Firstly, we are unable to sit. I’d like to qualify this problem in light of bodily development. For example, a baby’s ability to sit at all for the first nine months is profoundly limited. Children do not come hardwired with the skills of attention, as much as a busy parent would like that to be the case. We already ask children and teens to sit way more than they were built to. So, sitting is a habit that must be trained according to the stage of development. Consecutive hours sitting at school, just like consecutive hours of sitting at a desk, create a sedentary life. And, Pascal was no advocate of sedentariness.

But, sitting and being sedentary are not synonymous. Sedentary is what stoners do on couches; sitting is what kings and queens do on thrones. Sitting is the position from which judiciousness is exercised. It is to be fixed and settled. It is the posture of inner peace. So perhaps instead of the verbum non gratum “sit”, we should substitute “stillness.” It is my goal to help students acquire inner stillness by teaching them to clear out resentments in their souls. Even very young children can do this as they are instructed to forgive one another, or turn away from behavior like yelling inside the house.

Secondly, we are unable to be quiet. The most memorable New Year’s Eve I ever spent, other than the one on which I met my husband, was one in which there was no yelling in the house whatsoever. Right before the ball dropped, my friend Buddy looked at our gathered friends and said, “instead of whooping, let’s be silent at midnight for a full minute.” And that is what we did. A New Year never seemed to me like a reason to holler, and I appreciated this prompt. We muted the televised sounds of the crowd in New York City, and nine of us sat together in silence from 12:00 to 12:01. It was completely counter-worldly.

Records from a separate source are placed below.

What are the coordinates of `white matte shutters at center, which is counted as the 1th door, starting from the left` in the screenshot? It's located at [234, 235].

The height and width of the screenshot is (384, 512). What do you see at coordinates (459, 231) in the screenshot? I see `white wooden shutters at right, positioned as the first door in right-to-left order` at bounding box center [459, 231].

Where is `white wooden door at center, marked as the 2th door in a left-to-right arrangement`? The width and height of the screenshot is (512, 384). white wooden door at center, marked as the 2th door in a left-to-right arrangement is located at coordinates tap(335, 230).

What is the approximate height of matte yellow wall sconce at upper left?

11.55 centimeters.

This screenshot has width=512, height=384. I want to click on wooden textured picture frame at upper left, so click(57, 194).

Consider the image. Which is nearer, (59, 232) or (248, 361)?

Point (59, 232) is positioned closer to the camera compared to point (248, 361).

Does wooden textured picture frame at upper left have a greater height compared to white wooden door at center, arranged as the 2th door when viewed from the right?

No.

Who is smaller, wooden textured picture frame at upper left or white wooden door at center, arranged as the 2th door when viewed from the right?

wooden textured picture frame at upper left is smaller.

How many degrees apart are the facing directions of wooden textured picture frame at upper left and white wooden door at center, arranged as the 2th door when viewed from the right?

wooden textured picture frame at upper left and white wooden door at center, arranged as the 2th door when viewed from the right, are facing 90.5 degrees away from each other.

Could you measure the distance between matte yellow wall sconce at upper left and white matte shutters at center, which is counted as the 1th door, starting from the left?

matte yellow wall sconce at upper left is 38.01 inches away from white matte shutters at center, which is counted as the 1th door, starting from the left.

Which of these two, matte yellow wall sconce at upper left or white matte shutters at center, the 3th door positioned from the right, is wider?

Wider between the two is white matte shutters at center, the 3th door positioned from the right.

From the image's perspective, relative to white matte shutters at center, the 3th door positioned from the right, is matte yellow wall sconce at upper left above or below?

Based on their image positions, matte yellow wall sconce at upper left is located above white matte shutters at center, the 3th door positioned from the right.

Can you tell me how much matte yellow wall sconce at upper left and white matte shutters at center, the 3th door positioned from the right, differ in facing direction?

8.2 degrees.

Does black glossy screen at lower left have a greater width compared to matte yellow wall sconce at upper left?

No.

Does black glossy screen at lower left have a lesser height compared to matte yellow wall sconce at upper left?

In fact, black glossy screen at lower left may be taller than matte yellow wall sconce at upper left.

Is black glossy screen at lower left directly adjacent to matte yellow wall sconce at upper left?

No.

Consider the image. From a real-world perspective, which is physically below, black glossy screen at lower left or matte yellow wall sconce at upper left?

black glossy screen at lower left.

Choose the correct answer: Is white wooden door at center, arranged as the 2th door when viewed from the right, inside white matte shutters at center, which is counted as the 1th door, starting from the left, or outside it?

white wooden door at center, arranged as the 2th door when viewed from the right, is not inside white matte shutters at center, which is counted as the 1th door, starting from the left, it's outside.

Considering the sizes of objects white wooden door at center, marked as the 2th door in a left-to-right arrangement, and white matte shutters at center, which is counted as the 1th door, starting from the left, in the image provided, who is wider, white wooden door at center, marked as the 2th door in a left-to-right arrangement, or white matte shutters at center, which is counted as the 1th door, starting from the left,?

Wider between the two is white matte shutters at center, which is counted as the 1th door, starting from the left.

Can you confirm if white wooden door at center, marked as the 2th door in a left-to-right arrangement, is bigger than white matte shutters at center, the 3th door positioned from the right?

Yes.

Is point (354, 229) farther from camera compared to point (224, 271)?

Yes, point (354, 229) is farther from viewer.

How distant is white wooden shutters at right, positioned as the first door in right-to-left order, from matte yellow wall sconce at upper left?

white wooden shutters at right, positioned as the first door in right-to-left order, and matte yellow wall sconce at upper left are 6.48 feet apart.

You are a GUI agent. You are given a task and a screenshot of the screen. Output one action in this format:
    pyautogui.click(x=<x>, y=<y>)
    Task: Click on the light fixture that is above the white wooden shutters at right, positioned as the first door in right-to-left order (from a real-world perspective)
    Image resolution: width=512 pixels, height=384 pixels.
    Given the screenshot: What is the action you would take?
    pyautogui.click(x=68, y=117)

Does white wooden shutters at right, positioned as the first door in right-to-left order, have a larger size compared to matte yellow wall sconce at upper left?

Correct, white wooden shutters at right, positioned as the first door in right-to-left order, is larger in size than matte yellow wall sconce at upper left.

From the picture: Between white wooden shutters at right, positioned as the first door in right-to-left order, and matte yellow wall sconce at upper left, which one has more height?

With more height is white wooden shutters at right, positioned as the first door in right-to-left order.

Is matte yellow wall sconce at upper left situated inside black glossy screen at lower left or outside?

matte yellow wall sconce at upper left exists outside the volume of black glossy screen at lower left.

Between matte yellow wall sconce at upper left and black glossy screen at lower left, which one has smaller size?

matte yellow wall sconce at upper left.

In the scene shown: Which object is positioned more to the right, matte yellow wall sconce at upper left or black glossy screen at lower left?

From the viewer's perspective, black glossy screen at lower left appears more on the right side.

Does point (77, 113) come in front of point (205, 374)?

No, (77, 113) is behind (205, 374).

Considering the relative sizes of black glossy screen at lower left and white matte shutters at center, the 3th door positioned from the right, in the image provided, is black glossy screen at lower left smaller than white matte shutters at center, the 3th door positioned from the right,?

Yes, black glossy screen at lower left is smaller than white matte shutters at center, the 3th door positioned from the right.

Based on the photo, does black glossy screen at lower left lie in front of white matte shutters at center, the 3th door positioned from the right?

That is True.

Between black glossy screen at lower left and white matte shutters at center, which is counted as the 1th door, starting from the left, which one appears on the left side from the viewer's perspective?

One resentments are cleared away and inner stillness within reach, one is able to hear the sounds of silence. But, true silence does not conform to the patterns of this world, and is extremely hard to come by. Even in a house where the baby has gone to sleep and both parents are exhaustedly reclined on the couch, the sound of police sirens or buzzing fluorescent lights break the silence. What’s much worse than the sound of overhead lights are the sounds of students telling me they do homework with a Netflix show “just streaming in the background.” It is impossible to attentively read Paradise Lost while Michael Scott cackles, “that’s what she said.” The noise level in our society is deafening, and so I will deliberately create unexpected moments of silence—“New Year’s Eve” moments—in my classroom this year.

Lastly, we are unable to be alone. It seems to me that we leave Netflix running all day long in the background because we do not want to be alone. Most of us do not want to battle the thoughts that pierce us like arrows when we are quiet and undistracted. The fear of one of these arrows making it through our armor is too great to bear. I believe school children of all ages are living through a particularly challenging moment, and have been given very few tools for the fight. The armor of self-preservation bequeathed by hashtag politicians is ineffectual. Without battlements, our children will be inclined to spend less and less time alone, because it is in the dark Death bends his bow against an armor weakened through neglect and disuse.

Aloneness is intolerable in the absence of inner stillness and true quiet. And it is only by donning the full armor of God that these precious bastions can endure slings and arrows. So I will begin classes with recitations of Ephesians 6: 11-18. Daily memory work is a habit of attention, and each armory should include ample supplies of nourishing words to sustain the soul through its daily skirmishes

While extensive quiet and aloneness aren’t good strategies to preserve life and attentiveness in babies, as my daughter ages it will become important to teach her how to sit quietly in her room alone. I hope also to hold myself to this standard—after all, Mr. Jeffrey is watching.